Copy the lines from the first one up to and including the line with "The festivals are", reproducing each one word for word.

→ Study material
--------------------------------------------------
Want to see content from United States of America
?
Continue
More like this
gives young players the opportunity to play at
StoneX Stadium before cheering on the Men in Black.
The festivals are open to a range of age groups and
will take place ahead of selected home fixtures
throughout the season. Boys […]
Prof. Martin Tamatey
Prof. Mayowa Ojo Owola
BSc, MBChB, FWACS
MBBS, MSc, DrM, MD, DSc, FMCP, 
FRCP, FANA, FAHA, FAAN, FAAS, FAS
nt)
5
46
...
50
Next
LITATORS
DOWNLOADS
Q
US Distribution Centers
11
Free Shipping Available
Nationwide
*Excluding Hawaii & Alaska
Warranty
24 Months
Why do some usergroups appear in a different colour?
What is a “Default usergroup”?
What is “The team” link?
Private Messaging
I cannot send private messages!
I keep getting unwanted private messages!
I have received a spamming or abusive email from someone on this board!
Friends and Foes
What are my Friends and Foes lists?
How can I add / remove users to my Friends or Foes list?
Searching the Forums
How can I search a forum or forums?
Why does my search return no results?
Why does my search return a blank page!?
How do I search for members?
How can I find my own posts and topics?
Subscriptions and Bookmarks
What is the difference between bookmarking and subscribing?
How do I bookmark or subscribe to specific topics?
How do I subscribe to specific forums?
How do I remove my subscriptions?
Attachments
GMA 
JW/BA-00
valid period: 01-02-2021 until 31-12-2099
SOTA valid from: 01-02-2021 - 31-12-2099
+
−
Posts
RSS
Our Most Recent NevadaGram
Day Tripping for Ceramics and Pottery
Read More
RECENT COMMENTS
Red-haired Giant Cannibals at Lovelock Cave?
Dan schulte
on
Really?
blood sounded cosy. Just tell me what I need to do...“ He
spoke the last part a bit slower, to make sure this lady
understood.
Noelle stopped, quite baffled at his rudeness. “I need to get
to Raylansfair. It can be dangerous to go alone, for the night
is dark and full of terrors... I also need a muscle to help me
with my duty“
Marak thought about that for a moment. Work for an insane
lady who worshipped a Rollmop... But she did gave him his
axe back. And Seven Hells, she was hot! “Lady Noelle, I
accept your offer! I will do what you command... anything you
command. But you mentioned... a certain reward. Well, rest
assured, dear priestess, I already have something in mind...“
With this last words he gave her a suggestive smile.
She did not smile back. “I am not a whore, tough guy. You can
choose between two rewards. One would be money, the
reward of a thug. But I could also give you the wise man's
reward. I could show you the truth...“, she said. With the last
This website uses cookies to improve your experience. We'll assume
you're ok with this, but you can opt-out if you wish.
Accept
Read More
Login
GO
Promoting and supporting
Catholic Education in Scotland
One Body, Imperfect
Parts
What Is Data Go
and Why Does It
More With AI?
--------------------------------------------------
→ Output of the task
Want to see content from United States of America
?
Continue
More like this
gives young players the opportunity to play at
StoneX Stadium before cheering on the Men in Black.
The festivals are open to a range of age groups and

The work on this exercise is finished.